Monday, February 11, 2008

Tolkien estate sues New Line Cinema

The Tolkien estate dealt what could be a fatal blow to the film adaptation of The Hobbit today, suing New Line Cinema for failing to share any profits from The Lord of the Rings films. This according to a story in Variety today:

According to the article, the complaint seeks in excess of $150 million in compensatory damages, punitive damages, and (selfishly, the big one for me), "a declaration from the Court that the plaintiffs have a right to terminate any further rights New Line may have to the Tolkien works under the agreements, including The Hobbit."

If this story is correct, it sounds like more sleazy, underhanded work by New Line. Remember that this story comes just months after director Peter Jackson sued the studio for allegedly cheating him out of his fair share of the profits for the LOTR films, and then failing to turn over its books.

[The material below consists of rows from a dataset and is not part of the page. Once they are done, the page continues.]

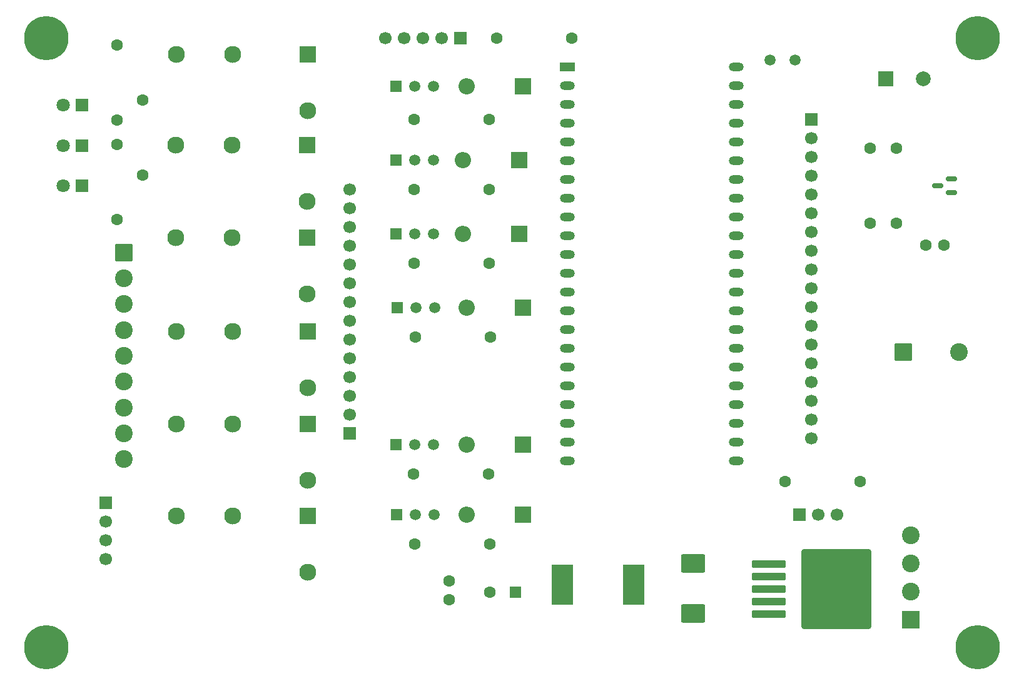
<source format=gbr>
%TF.GenerationSoftware,KiCad,Pcbnew,9.0.6-9.0.6~ubuntu22.04.1*%
%TF.CreationDate,2025-12-16T23:20:01-06:00*%
%TF.ProjectId,ESP32-DevKitC3-Simple-Thermostat-PCB,45535033-322d-4446-9576-4b697443332d,rev?*%
%TF.SameCoordinates,Original*%
%TF.FileFunction,Soldermask,Top*%
%TF.FilePolarity,Negative*%
%FSLAX46Y46*%
G04 Gerber Fmt 4.6, Leading zero omitted, Abs format (unit mm)*
G04 Created by KiCad (PCBNEW 9.0.6-9.0.6~ubuntu22.04.1) date 2025-12-16 23:20:01*
%MOMM*%
%LPD*%
G01*
G04 APERTURE LIST*
G04 Aperture macros list*
%AMRoundRect*
0 Rectangle with rounded corners*
0 $1 Rounding radius*
0 $2 $3 $4 $5 $6 $7 $8 $9 X,Y pos of 4 corners*
0 Add a 4 corners polygon primitive as box body*
4,1,4,$2,$3,$4,$5,$6,$7,$8,$9,$2,$3,0*
0 Add four circle primitives for the rounded corners*
1,1,$1+$1,$2,$3*
1,1,$1+$1,$4,$5*
1,1,$1+$1,$6,$7*
1,1,$1+$1,$8,$9*
0 Add four rect primitives between the rounded corners*
20,1,$1+$1,$2,$3,$4,$5,0*
20,1,$1+$1,$4,$5,$6,$7,0*
20,1,$1+$1,$6,$7,$8,$9,0*
20,1,$1+$1,$8,$9,$2,$3,0*%
G04 Aperture macros list end*
%ADD10C,1.600000*%
%ADD11C,6.000000*%
%ADD12R,2.300000X2.300000*%
%ADD13C,2.300000*%
%ADD14R,1.500000X1.500000*%
%ADD15C,1.500000*%
%ADD16R,1.800000X1.800000*%
%ADD17C,1.800000*%
%ADD18RoundRect,0.150000X0.587500X0.150000X-0.587500X0.150000X-0.587500X-0.150000X0.587500X-0.150000X0*%
%ADD19RoundRect,0.250001X-0.949999X0.949999X-0.949999X-0.949999X0.949999X-0.949999X0.949999X0.949999X0*%
%ADD20C,2.400000*%
%ADD21R,2.200000X2.200000*%
%ADD22O,2.200000X2.200000*%
%ADD23R,1.700000X1.700000*%
%ADD24C,1.700000*%
%ADD25R,2.000000X2.000000*%
%ADD26C,2.000000*%
%ADD27RoundRect,0.250000X0.550000X0.550000X-0.550000X0.550000X-0.550000X-0.550000X0.550000X-0.550000X0*%
%ADD28R,2.400000X2.400000*%
%ADD29R,2.000000X1.200000*%
%ADD30O,2.000000X1.200000*%
%ADD31RoundRect,0.250000X-2.050000X-0.300000X2.050000X-0.300000X2.050000X0.300000X-2.050000X0.300000X0*%
%ADD32RoundRect,0.250002X-4.449998X-5.149998X4.449998X-5.149998X4.449998X5.149998X-4.449998X5.149998X0*%
%ADD33RoundRect,0.250000X-1.400000X-1.000000X1.400000X-1.000000X1.400000X1.000000X-1.400000X1.000000X0*%
%ADD34R,2.900000X5.400000*%
%ADD35RoundRect,0.250001X-0.949999X-0.949999X0.949999X-0.949999X0.949999X0.949999X-0.949999X0.949999X0*%
G04 APERTURE END LIST*
D10*
%TO.C,R11*%
X34500000Y-56080000D03*
X34500000Y-45920000D03*
%TD*%
D11*
%TO.C,H3*%
X151000000Y-114000000D03*
%TD*%
D10*
%TO.C,R10*%
X85920000Y-31500000D03*
X96080000Y-31500000D03*
%TD*%
D12*
%TO.C,K1*%
X60375000Y-33700000D03*
D13*
X50215000Y-33700000D03*
X42595000Y-33700000D03*
X60375000Y-41320000D03*
%TD*%
D14*
%TO.C,Q3*%
X72270000Y-58000000D03*
D15*
X74810000Y-58000000D03*
X77350000Y-58000000D03*
%TD*%
D10*
%TO.C,R8*%
X140000000Y-56580000D03*
X140000000Y-46420000D03*
%TD*%
D16*
%TO.C,D10*%
X29770000Y-46030000D03*
D17*
X27230000Y-46030000D03*
%TD*%
D18*
%TO.C,Q7*%
X147500000Y-52450000D03*
X147500000Y-50550000D03*
X145625000Y-51500000D03*
%TD*%
D12*
%TO.C,K6*%
X60375000Y-96200000D03*
D13*
X50215000Y-96200000D03*
X42595000Y-96200000D03*
X60375000Y-103820000D03*
%TD*%
D19*
%TO.C,J2*%
X35500000Y-60500000D03*
D20*
X35500000Y-64000000D03*
X35500000Y-67500000D03*
X35500000Y-71000000D03*
X35500000Y-74500000D03*
X35500000Y-78000000D03*
X35500000Y-81500000D03*
X35500000Y-85000000D03*
X35500000Y-88500000D03*
%TD*%
D21*
%TO.C,D4*%
X89500000Y-68000000D03*
D22*
X81880000Y-68000000D03*
%TD*%
D23*
%TO.C,J1*%
X128500000Y-42520000D03*
D24*
X128500000Y-45060000D03*
X128500000Y-47600000D03*
X128500000Y-50140000D03*
X128500000Y-52680000D03*
X128500000Y-55220000D03*
X128500000Y-57760000D03*
X128500000Y-60300000D03*
X128500000Y-62840000D03*
X128500000Y-65380000D03*
X128500000Y-67920000D03*
X128500000Y-70460000D03*
X128500000Y-73000000D03*
X128500000Y-75540000D03*
X128500000Y-78080000D03*
X128500000Y-80620000D03*
X128500000Y-83160000D03*
X128500000Y-85700000D03*
%TD*%
D11*
%TO.C,H2*%
X25000000Y-114000000D03*
%TD*%
D16*
%TO.C,D11*%
X29770000Y-40560000D03*
D17*
X27230000Y-40560000D03*
%TD*%
D10*
%TO.C,C6*%
X146500000Y-59500000D03*
X144000000Y-59500000D03*
%TD*%
%TO.C,R13*%
X38000000Y-50080000D03*
X38000000Y-39920000D03*
%TD*%
%TO.C,R7*%
X124920000Y-91500000D03*
X135080000Y-91500000D03*
%TD*%
D14*
%TO.C,Q4*%
X72460000Y-68000000D03*
D15*
X75000000Y-68000000D03*
X77540000Y-68000000D03*
%TD*%
D21*
%TO.C,D3*%
X89000000Y-58000000D03*
D22*
X81380000Y-58000000D03*
%TD*%
D21*
%TO.C,D2*%
X89000000Y-48000000D03*
D22*
X81380000Y-48000000D03*
%TD*%
D14*
%TO.C,Q5*%
X72310000Y-86500000D03*
D15*
X74850000Y-86500000D03*
X77390000Y-86500000D03*
%TD*%
D12*
%TO.C,K5*%
X60375000Y-83700000D03*
D13*
X50215000Y-83700000D03*
X42595000Y-83700000D03*
X60375000Y-91320000D03*
%TD*%
D10*
%TO.C,R1*%
X74730000Y-42500000D03*
X84890000Y-42500000D03*
%TD*%
D21*
%TO.C,D5*%
X89500000Y-86500000D03*
D22*
X81880000Y-86500000D03*
%TD*%
D25*
%TO.C,BZ1*%
X138629200Y-37000000D03*
D26*
X143629200Y-37000000D03*
%TD*%
D12*
%TO.C,K2*%
X60280000Y-46000000D03*
D13*
X50120000Y-46000000D03*
X42500000Y-46000000D03*
X60280000Y-53620000D03*
%TD*%
D10*
%TO.C,R6*%
X74840000Y-100000000D03*
X85000000Y-100000000D03*
%TD*%
D11*
%TO.C,H1*%
X25000000Y-31500000D03*
%TD*%
D10*
%TO.C,R5*%
X74650000Y-90500000D03*
X84810000Y-90500000D03*
%TD*%
%TO.C,R3*%
X74730000Y-62000000D03*
X84890000Y-62000000D03*
%TD*%
D27*
%TO.C,C8*%
X88500000Y-106500000D03*
D10*
X85000000Y-106500000D03*
%TD*%
D28*
%TO.C,D7*%
X142000000Y-110200000D03*
D20*
X142000000Y-106390000D03*
X142000000Y-102580000D03*
X142000000Y-98770000D03*
%TD*%
D29*
%TO.C,U1*%
X95500000Y-35360000D03*
D30*
X95500000Y-37900000D03*
X95500000Y-40440000D03*
X95500000Y-42980000D03*
X95500000Y-45520000D03*
X95500000Y-48060000D03*
X95500000Y-50600000D03*
X95500000Y-53140000D03*
X95500000Y-55680000D03*
X95500000Y-58220000D03*
X95500000Y-60760000D03*
X95500000Y-63300000D03*
X95500000Y-65840000D03*
X95500000Y-68380000D03*
X95500000Y-70920000D03*
X95500000Y-73460000D03*
X95500000Y-76000000D03*
X95500000Y-78540000D03*
X95500000Y-81080000D03*
X95496320Y-83617280D03*
X95496320Y-86157280D03*
X95496320Y-88697280D03*
X118360000Y-88700000D03*
X118360000Y-86160000D03*
X118360000Y-83620000D03*
X118360000Y-81080000D03*
X118360000Y-78540000D03*
X118360000Y-76000000D03*
X118360000Y-73460000D03*
X118360000Y-70920000D03*
X118360000Y-68380000D03*
X118360000Y-65840000D03*
X118360000Y-63300000D03*
X118360000Y-60760000D03*
X118360000Y-58220000D03*
X118360000Y-55680000D03*
X118360000Y-53140000D03*
X118360000Y-50600000D03*
X118360000Y-48060000D03*
X118360000Y-45520000D03*
X118360000Y-42980000D03*
X118360000Y-40440000D03*
X118360000Y-37900000D03*
X118360000Y-35360000D03*
%TD*%
D31*
%TO.C,U2*%
X122775000Y-102700000D03*
X122775000Y-104400000D03*
X122775000Y-106100000D03*
D32*
X131925000Y-106100000D03*
D31*
X122775000Y-107800000D03*
X122775000Y-109500000D03*
%TD*%
D14*
%TO.C,Q1*%
X72270000Y-38000000D03*
D15*
X74810000Y-38000000D03*
X77350000Y-38000000D03*
%TD*%
D21*
%TO.C,D1*%
X89500000Y-38000000D03*
D22*
X81880000Y-38000000D03*
%TD*%
D14*
%TO.C,Q6*%
X72380000Y-96000000D03*
D15*
X74920000Y-96000000D03*
X77460000Y-96000000D03*
%TD*%
D23*
%TO.C,J3*%
X126920000Y-96000000D03*
D24*
X129460000Y-96000000D03*
X132000000Y-96000000D03*
%TD*%
D10*
%TO.C,R9*%
X136500000Y-56580000D03*
X136500000Y-46420000D03*
%TD*%
D21*
%TO.C,D6*%
X89500000Y-96000000D03*
D22*
X81880000Y-96000000D03*
%TD*%
D10*
%TO.C,R14*%
X34500000Y-42580000D03*
X34500000Y-32420000D03*
%TD*%
%TO.C,R2*%
X74730000Y-52000000D03*
X84890000Y-52000000D03*
%TD*%
D12*
%TO.C,K4*%
X60375000Y-71200000D03*
D13*
X50215000Y-71200000D03*
X42595000Y-71200000D03*
X60375000Y-78820000D03*
%TD*%
D12*
%TO.C,K3*%
X60280000Y-58500000D03*
D13*
X50120000Y-58500000D03*
X42500000Y-58500000D03*
X60280000Y-66120000D03*
%TD*%
D10*
%TO.C,C9*%
X79500000Y-107500000D03*
X79500000Y-105000000D03*
%TD*%
D14*
%TO.C,Q2*%
X72270000Y-48000000D03*
D15*
X74810000Y-48000000D03*
X77350000Y-48000000D03*
%TD*%
D33*
%TO.C,D8*%
X112500000Y-102600000D03*
X112500000Y-109400000D03*
%TD*%
D11*
%TO.C,H4*%
X151000000Y-31500000D03*
%TD*%
D10*
%TO.C,R4*%
X74920000Y-72000000D03*
X85080000Y-72000000D03*
%TD*%
D34*
%TO.C,L1*%
X94800000Y-105500000D03*
X104500000Y-105500000D03*
%TD*%
D35*
%TO.C,C5*%
X140987200Y-74000000D03*
D20*
X148487200Y-74000000D03*
%TD*%
D16*
%TO.C,D9*%
X29770000Y-51500000D03*
D17*
X27230000Y-51500000D03*
%TD*%
D23*
%TO.C,J4*%
X66000000Y-85040000D03*
D24*
X66000000Y-82500000D03*
X66000000Y-79960000D03*
X66000000Y-77420000D03*
X66000000Y-74880000D03*
X66000000Y-72340000D03*
X66000000Y-69800000D03*
X66000000Y-67260000D03*
X66000000Y-64720000D03*
X66000000Y-62180000D03*
X66000000Y-59640000D03*
X66000000Y-57100000D03*
X66000000Y-54560000D03*
X66000000Y-52020000D03*
%TD*%
D23*
%TO.C,J6*%
X81040000Y-31500000D03*
D24*
X78500000Y-31500000D03*
X75960000Y-31500000D03*
X73420000Y-31500000D03*
X70880000Y-31500000D03*
%TD*%
D15*
%TO.C,R12*%
X126300000Y-34500000D03*
X122900000Y-34500000D03*
%TD*%
D23*
%TO.C,J5*%
X33000000Y-94420000D03*
D24*
X33000000Y-96960000D03*
X33000000Y-99500000D03*
X33000000Y-102040000D03*
%TD*%
M02*

</source>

I give New Line all the credit in world for backing Rings, and for being the one studio in the world that ponied up the money and the creative license for Jackson to make all three films as he'd wished. But these latest incidents are putting New Line in a very bad light. With worldwide gross receipts of almost $6 billion dollars, are these tactics really necessary? Let's hope the damage and ill-will doesn't put any early end to The Hobbit.


trollsmyth said...

Very interesting, especially when you consider the info here:

It makes sense why he waited until after the writers' strike was over, and it actually looked like movies might get made. Still, I have to wonder what, if any, claim the Tokien estate has to any profits from the movie, since my understanding is that J.R.R. sold all those rights to Saul Zaentz.

Which means that Chris might not have a legal foot to stand on here and is either hoping for, or has arranged, a sympathetic judge.

Brian Murphy said...

Thanks for the link, Trollsmyth--that's an interesting post.

What is the substance of Christopher Tolkien's lawsuit? Well, if that blog is to be believed, the Saul Zaentz Corp, from whom New Line purchased the rights for The Lord of the Rings, has only the rights to those books and The Hobbit. From all the rumors I've heard, New Line is planning on making two films--one on The Hobbit, and the other on events in between The Hobbit and LOTR. These latter events are described in Unfinished Tales and are presumably copyright of the Tolkien Estate.

trollsmyth said...

Except that those events are kinda touched on in the appendices at the end of Return of the King, which kinda makes them grey territory.

Honestly, I'm not sure what the basis for the lawsuit is. If Saul Zaentz does, in fact, own the rights to the movies, then New Line shouldn't owe Christopher jack. Perhaps the relationship is more complex than that? Did they perhaps make use of resources that belonged to the Estate, such as J.R.R.'s notes or something? I dunno. But I think it's fairly clear that Christopher would rather not see any more movies get made.

Falze said...

Actually, the story explains pretty clearly what claim the estate has to profits:

"As outlined in the complaint, which alleges breach of contract, breach of fiduciary duty and fraud, among several other causes of action, the Tolkien trust is entitled to 7.5% gross profit participation under a 1969 agreement originally made with United Artists. Over the years, the rights passed from UA to Saul Zaentz to Miramax and, ultimately, to New Line...

While the main thrust of the complaint is that the trust has been paid nothing, the suit enumerates several areas of contention: underreporting homevideo revenue; $100 million payments to Zaentz and Miramax are treated as costs of the film; destruction of documents; and a refusal to allow any audit on the second and third films of the trilogy...

Producer Saul Zaentz, who at one time owned the film rights to the Tolkien properties, has sued New Line over profit participation twice, most recently in December. The suit alleges New Line has refused to make records available to Zaentz's auditors to allow them to conduct an audit, making it impossible to verify whether his profit participation statements are accurate."

So it seems pretty clear really, the original sale included a share of profits to the trust in exchange for the rights, which have been passed to and through Zaentz' hands to, eventually, New Line. This is right in the VF article Brian linked to.